- **ASSIGNMENT**: Reproduce the items verbatim, beginning at the start of the items and stopping after the line that contains "Reading left to", with both ends included. Omit the pictures from your answer.

- **TASK MATERIAL**:
- Opening Delimiter -

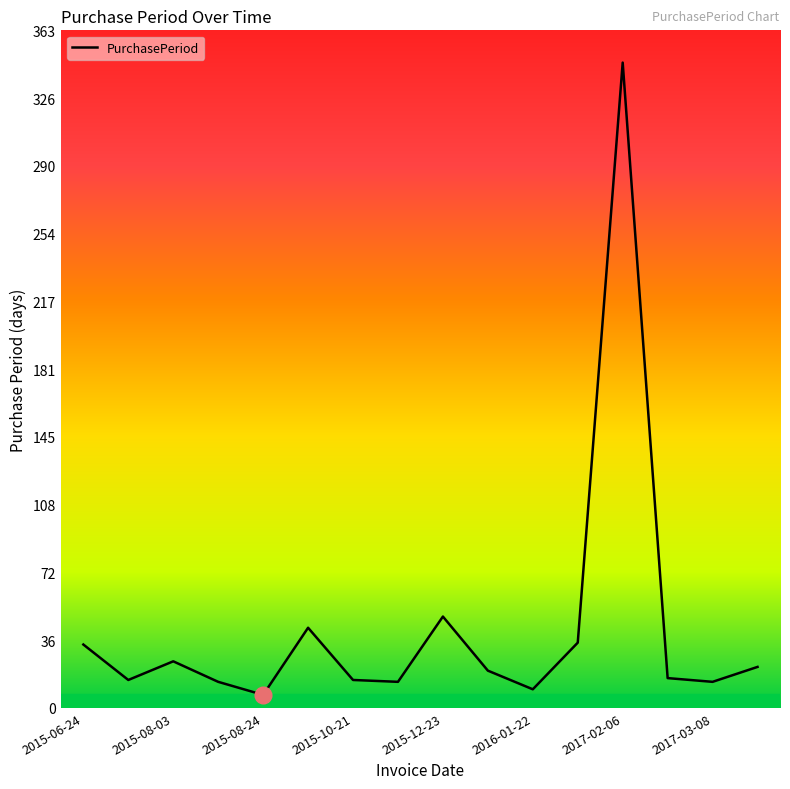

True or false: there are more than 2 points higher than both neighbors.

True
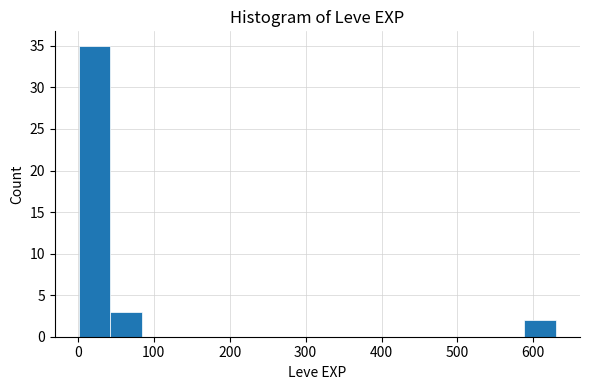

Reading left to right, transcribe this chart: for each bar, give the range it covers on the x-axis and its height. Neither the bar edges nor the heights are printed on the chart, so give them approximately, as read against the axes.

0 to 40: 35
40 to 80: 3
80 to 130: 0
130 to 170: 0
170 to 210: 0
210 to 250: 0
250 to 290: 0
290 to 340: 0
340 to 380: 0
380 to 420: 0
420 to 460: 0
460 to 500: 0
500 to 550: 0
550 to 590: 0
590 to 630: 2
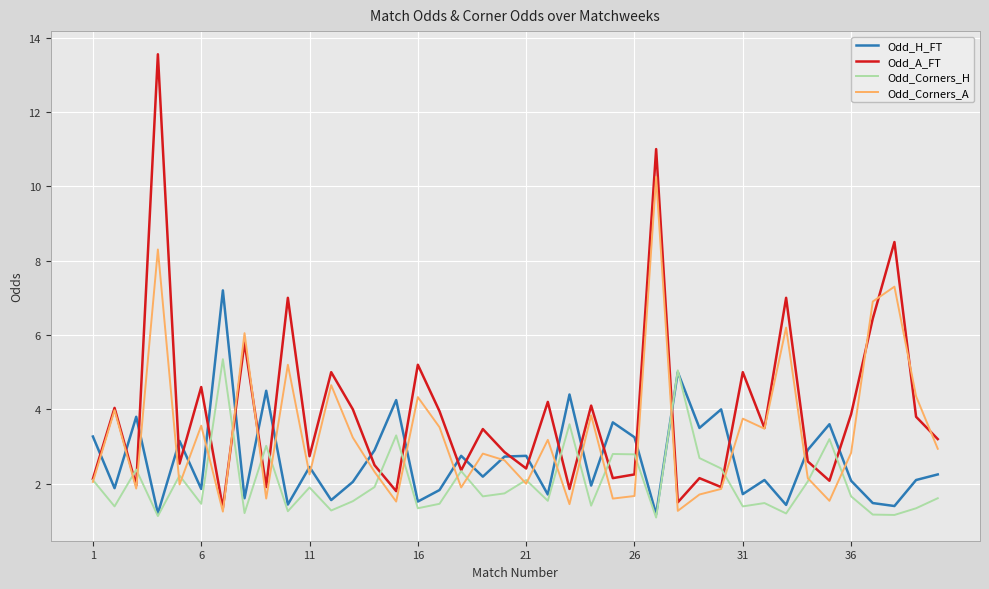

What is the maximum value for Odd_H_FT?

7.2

- Closing Delimiter -

- **YOUR SOLUTION**:
True or false: there are more than 2 points higher than both neighbors.

True

Reading left to right, transcribe this chart: for each bar, give the range it covers on the x-axis and its height. Neither the bar edges nor the heights are printed on the chart, so give them approximately, as read against the axes.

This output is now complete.